Use the NM000249 class to access this dataset programmatically.

class eegdash.dataset.NM000249(cache_dir: str, query: dict | None = None, s3_bucket: str | None = None, **kwargs)[source]#

Bases: EEGDashDataset

BNCI 2022-001 EEG Correlates of Difficulty Level dataset

Study:

nm000249 (NeMAR)

Author (year):

Jao2022

Canonical:

Jao2020

Also importable as: NM000249, Jao2022, Jao2020.

Modality: eeg; Experiment type: Attention; Subject type: Healthy. Subjects: 13; recordings: 13; tasks: 1.

Parameters:
  • cache_dir (str | Path) – Directory where data are cached locally.

  • query (dict | None) – Additional MongoDB-style filters to AND with the dataset selection.
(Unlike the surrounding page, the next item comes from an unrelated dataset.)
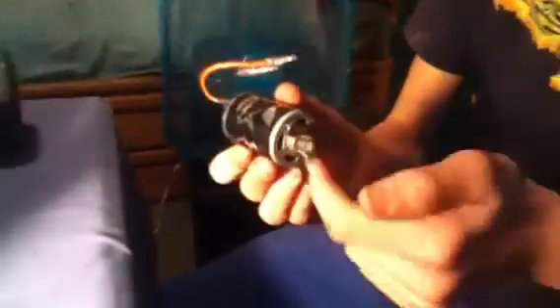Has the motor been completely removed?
Yes.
Must not contain the key dataset.

  • s3_bucket (str | None) – Base S3 bucket used to locate the data.

  • **kwargs (dict) – Additional keyword arguments forwarded to EEGDashDataset.

data_dir#

Local dataset cache directory (cache_dir / dataset_id).

Type:

Path

query#

Merged query with the dataset filter applied.

Type:

dict

records#

Metadata records used to build the dataset, if pre-fetched.

Type:

list[dict] | None

Notes

Each item is a recording; recording-level metadata are available via dataset.description. query supports MongoDB-style filters on fields in ALLOWED_QUERY_FIELDS and is combined with the dataset filter. Dataset-specific caveats are not provided in the summary metadata.

References

OpenNeuro dataset: https://openneuro.org/datasets/nm000249 NeMAR dataset: https://nemar.org/dataexplorer/detail?dataset_id=nm000249

Examples

>>> from eegdash.dataset import NM000249
>>> dataset = NM000249(cache_dir="./data")
>>> recording = dataset[0]
>>> raw = recording.load()
__init__(cache_dir: str, query: dict | None = None, s3_bucket: str | None = None, **kwargs)[source]#
save(path, overwrite=False)[source]#

Save the dataset to disk.

Parameters:
  • path (str or Path) – Destination file path.

  • overwrite (bool, default False) – If True, overwrite existing file.